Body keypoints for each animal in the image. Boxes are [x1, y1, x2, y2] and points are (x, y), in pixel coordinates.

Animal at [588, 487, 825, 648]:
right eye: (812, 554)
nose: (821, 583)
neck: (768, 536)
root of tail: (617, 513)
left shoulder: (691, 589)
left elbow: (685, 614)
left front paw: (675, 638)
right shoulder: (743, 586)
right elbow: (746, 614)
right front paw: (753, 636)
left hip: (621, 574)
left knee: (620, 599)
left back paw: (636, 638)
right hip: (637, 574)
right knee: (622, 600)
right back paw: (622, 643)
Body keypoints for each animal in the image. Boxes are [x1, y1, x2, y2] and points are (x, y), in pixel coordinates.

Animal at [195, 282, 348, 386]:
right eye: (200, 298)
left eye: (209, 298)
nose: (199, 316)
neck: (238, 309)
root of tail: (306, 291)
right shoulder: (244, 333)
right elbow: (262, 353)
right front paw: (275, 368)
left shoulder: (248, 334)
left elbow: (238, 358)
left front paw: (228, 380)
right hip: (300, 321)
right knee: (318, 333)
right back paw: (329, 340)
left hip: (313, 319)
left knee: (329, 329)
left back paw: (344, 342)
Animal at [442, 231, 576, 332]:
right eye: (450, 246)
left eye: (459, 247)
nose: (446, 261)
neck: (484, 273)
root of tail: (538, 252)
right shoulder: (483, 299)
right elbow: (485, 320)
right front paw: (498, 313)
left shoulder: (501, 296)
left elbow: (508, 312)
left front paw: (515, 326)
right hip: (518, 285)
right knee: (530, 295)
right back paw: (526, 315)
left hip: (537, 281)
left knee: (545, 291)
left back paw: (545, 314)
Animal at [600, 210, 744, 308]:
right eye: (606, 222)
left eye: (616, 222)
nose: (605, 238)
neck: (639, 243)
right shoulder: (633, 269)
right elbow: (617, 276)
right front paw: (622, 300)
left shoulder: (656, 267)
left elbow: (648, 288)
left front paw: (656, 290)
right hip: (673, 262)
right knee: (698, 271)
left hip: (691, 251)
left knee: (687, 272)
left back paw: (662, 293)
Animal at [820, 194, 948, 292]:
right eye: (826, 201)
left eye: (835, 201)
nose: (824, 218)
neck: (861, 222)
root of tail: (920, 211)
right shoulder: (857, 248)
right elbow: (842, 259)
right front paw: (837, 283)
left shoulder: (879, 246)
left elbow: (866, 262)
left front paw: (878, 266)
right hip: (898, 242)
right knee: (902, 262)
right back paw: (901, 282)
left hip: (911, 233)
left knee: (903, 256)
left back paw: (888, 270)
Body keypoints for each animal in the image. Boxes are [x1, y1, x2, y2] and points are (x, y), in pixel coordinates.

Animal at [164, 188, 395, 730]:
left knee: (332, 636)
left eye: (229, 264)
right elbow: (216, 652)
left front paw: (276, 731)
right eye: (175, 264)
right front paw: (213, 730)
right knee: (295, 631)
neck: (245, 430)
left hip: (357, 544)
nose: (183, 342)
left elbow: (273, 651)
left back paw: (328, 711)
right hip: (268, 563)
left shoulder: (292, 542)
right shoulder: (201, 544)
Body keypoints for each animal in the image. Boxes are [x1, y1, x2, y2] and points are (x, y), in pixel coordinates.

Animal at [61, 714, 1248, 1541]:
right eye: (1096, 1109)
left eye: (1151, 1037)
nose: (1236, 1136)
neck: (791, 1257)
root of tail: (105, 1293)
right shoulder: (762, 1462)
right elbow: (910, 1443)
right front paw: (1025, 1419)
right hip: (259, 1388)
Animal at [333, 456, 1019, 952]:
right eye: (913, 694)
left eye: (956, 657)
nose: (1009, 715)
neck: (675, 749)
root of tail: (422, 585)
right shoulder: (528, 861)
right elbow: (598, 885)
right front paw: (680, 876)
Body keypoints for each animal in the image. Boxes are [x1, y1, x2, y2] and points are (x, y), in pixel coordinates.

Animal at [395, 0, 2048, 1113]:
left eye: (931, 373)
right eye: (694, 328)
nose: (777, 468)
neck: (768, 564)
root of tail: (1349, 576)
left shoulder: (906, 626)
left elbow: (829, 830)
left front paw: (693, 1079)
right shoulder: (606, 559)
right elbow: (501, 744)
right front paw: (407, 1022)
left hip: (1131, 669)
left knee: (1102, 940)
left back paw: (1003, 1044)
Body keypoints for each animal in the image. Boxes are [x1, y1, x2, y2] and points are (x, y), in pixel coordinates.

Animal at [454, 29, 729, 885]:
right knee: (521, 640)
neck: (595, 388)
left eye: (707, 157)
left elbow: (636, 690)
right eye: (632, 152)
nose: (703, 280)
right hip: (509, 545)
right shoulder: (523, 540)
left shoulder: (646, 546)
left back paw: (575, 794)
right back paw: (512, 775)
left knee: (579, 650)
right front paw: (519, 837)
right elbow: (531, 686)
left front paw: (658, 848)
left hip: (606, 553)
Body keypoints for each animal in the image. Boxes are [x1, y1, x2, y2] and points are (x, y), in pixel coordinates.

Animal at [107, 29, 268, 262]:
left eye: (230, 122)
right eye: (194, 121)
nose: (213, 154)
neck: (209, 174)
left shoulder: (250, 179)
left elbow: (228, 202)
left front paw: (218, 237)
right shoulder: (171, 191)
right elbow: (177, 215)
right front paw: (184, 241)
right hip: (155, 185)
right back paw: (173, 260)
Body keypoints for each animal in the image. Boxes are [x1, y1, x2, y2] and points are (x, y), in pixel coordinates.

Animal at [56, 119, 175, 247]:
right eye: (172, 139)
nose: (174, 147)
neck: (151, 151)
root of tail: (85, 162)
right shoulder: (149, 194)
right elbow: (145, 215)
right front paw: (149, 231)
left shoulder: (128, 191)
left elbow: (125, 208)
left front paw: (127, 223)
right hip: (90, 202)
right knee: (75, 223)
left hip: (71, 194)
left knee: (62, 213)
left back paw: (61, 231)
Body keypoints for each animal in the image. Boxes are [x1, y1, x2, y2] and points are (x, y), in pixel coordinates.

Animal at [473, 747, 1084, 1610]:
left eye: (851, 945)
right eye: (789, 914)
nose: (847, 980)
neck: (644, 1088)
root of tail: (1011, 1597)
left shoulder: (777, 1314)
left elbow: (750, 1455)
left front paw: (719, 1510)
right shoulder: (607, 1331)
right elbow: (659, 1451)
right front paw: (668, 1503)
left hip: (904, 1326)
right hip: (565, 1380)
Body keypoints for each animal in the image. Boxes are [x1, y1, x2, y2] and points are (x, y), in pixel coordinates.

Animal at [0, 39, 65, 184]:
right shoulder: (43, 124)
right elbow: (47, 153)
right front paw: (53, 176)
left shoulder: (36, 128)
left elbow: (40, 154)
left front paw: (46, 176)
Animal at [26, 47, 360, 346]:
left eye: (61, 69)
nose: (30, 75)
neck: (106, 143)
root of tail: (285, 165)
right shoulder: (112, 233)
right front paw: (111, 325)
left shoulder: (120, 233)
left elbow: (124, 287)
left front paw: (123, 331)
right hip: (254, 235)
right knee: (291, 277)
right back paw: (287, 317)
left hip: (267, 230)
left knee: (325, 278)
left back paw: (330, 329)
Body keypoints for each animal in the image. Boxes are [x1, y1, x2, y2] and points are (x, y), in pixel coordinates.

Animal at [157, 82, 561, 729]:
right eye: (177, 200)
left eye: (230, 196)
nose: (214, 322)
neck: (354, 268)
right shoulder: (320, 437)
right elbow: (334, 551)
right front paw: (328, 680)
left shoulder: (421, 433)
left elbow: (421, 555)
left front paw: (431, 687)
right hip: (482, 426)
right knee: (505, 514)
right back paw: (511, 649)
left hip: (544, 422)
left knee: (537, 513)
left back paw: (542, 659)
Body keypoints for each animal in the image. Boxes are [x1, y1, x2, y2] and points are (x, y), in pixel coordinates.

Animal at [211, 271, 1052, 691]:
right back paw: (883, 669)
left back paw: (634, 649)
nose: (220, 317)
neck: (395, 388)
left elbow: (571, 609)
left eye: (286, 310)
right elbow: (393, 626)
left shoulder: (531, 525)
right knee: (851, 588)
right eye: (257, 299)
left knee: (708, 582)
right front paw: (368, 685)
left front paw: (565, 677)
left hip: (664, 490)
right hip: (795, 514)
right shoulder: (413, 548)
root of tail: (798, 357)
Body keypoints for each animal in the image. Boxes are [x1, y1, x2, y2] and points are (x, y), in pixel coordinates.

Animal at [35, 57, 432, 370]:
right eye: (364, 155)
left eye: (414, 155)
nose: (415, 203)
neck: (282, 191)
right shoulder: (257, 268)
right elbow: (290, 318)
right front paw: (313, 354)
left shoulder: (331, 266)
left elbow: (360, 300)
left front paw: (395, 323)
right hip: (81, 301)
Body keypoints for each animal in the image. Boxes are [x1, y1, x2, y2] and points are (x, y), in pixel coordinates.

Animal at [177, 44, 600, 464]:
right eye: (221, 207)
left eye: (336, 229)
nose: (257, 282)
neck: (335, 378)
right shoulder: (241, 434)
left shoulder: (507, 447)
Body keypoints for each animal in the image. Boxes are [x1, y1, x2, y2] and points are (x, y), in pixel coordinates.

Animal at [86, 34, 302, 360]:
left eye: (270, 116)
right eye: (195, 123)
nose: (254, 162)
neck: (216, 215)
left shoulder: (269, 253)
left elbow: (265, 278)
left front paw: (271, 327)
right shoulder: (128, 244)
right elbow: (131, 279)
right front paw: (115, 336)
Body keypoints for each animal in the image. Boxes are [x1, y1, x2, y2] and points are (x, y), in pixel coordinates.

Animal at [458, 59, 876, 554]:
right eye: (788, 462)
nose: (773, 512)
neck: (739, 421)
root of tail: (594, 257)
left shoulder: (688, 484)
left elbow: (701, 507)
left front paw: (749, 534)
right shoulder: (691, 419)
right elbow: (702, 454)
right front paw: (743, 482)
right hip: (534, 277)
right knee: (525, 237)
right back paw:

□ □ □ □ □ □ □

* **Task goal**
Only lines that include "root" belong in the answer; return them from the entries above.

* **Response area**
root of tail: (617, 513)
root of tail: (306, 291)
root of tail: (538, 252)
root of tail: (920, 211)
root of tail: (105, 1293)
root of tail: (422, 585)
root of tail: (1349, 576)
root of tail: (85, 162)
root of tail: (1011, 1597)
root of tail: (285, 165)
root of tail: (798, 357)
root of tail: (594, 257)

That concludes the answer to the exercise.